** BEGIN Passage provided **

Thanks Instg8ter, I'm gonna tackle this on the weekend. I'll start with the door first and then work my way forward. :cheers


----------



## geeteeohguy (Feb 2, 2008)

Exactly right, tho' to my eyes it looks like the door needs to come forward a hair...pretty narrow gap at the trailing edge. Yes, the door, fender, and hood will all need massaging. Not a lot, but a bit. How good does the door open and close? Also, a side shot along the body lines would help to see how far out the fender and door are, and if the door needs to be "rolled" one way or the other....that can make a huge difference...


----------



## Joe'sToy (Mar 9, 2012)

Couple more pic's looking from the rear forward towards the driver's door, closed.


----------



## geeteeohguy (Feb 2, 2008)

You were right, Inst. The door needs to come back just a hair.....


----------



## Instg8ter (Sep 28, 2010)

yep the top gap on pic one looked a bit wide hard to tell with that arrest me red glare...., looks like it may need to come down in the back just a hair judging from the pinstripes and beltline trim, try that first and your gap may even out as it looks good down low. It really is a balancing act, i am glad i only had to loosen my fender to bang back in a buckle in the radiator support where some idiot hooked a tow strap to it, just loosened it enough to not move while i straightened the support but i still had to fine tune the fit of the fender header panel and hood when i was done. I am glad i did not have to mess with the doors because they still close like its sitting in the showroom....love that sound. Whenever i look at a car if the doors sag and/or don't line up a red flag goes up...mistreated, bad reassembly, or an accident in it's past. I cringe when people slam mine and its all i can do to say "you don't need to slam them" politely....but i only do it once!!


----------



## Joe'sToy (Mar 9, 2012)

Thanks Guy's, I'm going at it tonight when I get off work. This weekend is supposed to be perfect weather, so I'll start tonight and take my time. The door closes okay, but the vent window is pushing against the new rubber at the top. It's frustrating because the passenger side is perfect and the door closes with one finger pressure. I have to apply a lot more pressure on the driver's side, and half the time it doesn't close all the way.


----------



## geeteeohguy (Feb 2, 2008)

If the vent window is pushing against the rubber at the top, the door needs to be 'rolled" downwards. Be careful. Just loosen the bolts enough to get movement...not a lot. Otherwise, it will go "whump" and be waaaaay out of adjustment in about 1/10th of a second.

** END Passage provided **
** BEGIN Information given **

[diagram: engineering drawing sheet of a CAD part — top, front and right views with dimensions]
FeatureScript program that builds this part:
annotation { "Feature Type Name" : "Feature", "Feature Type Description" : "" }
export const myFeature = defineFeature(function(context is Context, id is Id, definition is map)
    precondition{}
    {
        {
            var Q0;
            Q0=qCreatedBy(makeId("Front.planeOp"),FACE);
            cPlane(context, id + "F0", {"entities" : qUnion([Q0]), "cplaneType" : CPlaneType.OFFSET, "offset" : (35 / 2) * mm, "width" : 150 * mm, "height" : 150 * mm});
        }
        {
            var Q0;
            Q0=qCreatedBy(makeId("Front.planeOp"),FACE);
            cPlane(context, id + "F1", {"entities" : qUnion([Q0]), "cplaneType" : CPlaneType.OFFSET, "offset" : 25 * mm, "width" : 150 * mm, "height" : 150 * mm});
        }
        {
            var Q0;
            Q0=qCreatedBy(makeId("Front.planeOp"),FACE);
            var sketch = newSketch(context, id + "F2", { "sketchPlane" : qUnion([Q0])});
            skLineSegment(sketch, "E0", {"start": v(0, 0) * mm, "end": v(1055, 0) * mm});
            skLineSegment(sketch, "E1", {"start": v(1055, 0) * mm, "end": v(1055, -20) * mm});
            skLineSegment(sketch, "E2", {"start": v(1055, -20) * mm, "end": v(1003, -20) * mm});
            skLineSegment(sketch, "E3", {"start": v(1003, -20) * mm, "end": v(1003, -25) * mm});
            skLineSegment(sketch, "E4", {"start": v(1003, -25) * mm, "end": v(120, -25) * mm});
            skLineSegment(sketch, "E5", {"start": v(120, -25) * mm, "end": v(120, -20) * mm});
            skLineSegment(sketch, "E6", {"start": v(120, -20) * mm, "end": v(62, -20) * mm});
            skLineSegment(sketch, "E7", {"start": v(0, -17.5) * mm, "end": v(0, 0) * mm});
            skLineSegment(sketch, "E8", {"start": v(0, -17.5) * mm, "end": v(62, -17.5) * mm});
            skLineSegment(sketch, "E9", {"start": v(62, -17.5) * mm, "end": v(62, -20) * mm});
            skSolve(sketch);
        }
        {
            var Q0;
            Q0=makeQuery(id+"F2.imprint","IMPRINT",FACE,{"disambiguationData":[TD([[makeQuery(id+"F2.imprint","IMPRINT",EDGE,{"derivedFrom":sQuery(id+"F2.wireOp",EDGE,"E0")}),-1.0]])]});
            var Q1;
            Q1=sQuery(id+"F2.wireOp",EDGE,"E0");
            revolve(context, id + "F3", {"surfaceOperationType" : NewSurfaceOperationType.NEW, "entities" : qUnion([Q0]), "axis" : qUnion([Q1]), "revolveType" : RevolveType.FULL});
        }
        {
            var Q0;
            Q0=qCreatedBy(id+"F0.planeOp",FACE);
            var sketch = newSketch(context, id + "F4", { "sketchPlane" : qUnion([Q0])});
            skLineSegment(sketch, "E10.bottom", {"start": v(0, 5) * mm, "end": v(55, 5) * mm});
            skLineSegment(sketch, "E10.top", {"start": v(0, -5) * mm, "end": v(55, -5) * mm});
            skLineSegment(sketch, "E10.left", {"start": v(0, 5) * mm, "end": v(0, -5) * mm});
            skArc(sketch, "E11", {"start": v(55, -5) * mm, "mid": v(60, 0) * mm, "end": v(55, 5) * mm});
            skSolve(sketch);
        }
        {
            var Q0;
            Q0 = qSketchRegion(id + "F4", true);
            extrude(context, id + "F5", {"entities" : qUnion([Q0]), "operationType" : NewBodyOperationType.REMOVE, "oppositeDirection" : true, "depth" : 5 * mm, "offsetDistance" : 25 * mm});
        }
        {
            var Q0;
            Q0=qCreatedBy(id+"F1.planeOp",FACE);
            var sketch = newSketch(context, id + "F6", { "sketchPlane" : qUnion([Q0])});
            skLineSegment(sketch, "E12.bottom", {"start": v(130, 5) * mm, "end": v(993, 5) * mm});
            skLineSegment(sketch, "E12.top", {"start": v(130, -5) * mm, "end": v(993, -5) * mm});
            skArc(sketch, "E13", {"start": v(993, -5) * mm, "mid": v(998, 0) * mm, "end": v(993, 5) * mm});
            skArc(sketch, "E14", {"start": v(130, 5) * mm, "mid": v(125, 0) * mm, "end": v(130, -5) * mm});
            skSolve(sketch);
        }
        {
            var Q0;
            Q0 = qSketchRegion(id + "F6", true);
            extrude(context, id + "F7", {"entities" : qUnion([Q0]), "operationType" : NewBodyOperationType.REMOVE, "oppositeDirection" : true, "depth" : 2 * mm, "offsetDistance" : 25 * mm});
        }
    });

** END Information given **

Could you pick up the forum thread on aligning the driver's door and fender and continue it after its final post?

Task result |
----------



## Instg8ter (Sep 28, 2010)

<----Post cars don't have that problem.... :I agree loosen it just enough to apply a little pressure and move it just a little at a time


----------



## Joe'sToy (Mar 9, 2012)

Well, with the help of a Buddy, I went at it today and got my fender, driver's door and hood aligned. Was at it from 08:00 am till 16:00, but it's all done. The only problem was a couple of speed nuts that broke and one bolt on the lower front of the fender. I also found out why the front fender was out at the cowl, seems the bottom of the fender where the two small bolts go up into the frame and hold it out flush with the door line, was broken off and rust right through. All they did was por15 over it. Had to drill another hole, put a tempary screw in it for now until I can fab up a small piece to fill it in. Anyway, the gaps are good, the door shuts with one finger and doesn't rub anymore, even got to cruze alittle tonight after we got everything back together. Thanks to everyone for the help and suggestions. It was much appreciated. Attached a couple of pic's from today.


----------



## Joe'sToy (Mar 9, 2012)

One more Pic from today.


----------



## geeteeohguy (Feb 2, 2008)

Great to see the job done properly and that you were able to tackle it and make it right. Burgundy with a red interior....what a killer color combination. Nice car!!!


----------



## Instg8ter (Sep 28, 2010)

Good job, glad we could help, definitely a two man job....yes thats a nice color combo....the Tempest is the first car i have owned in the last 20 years that is not red or burgundy.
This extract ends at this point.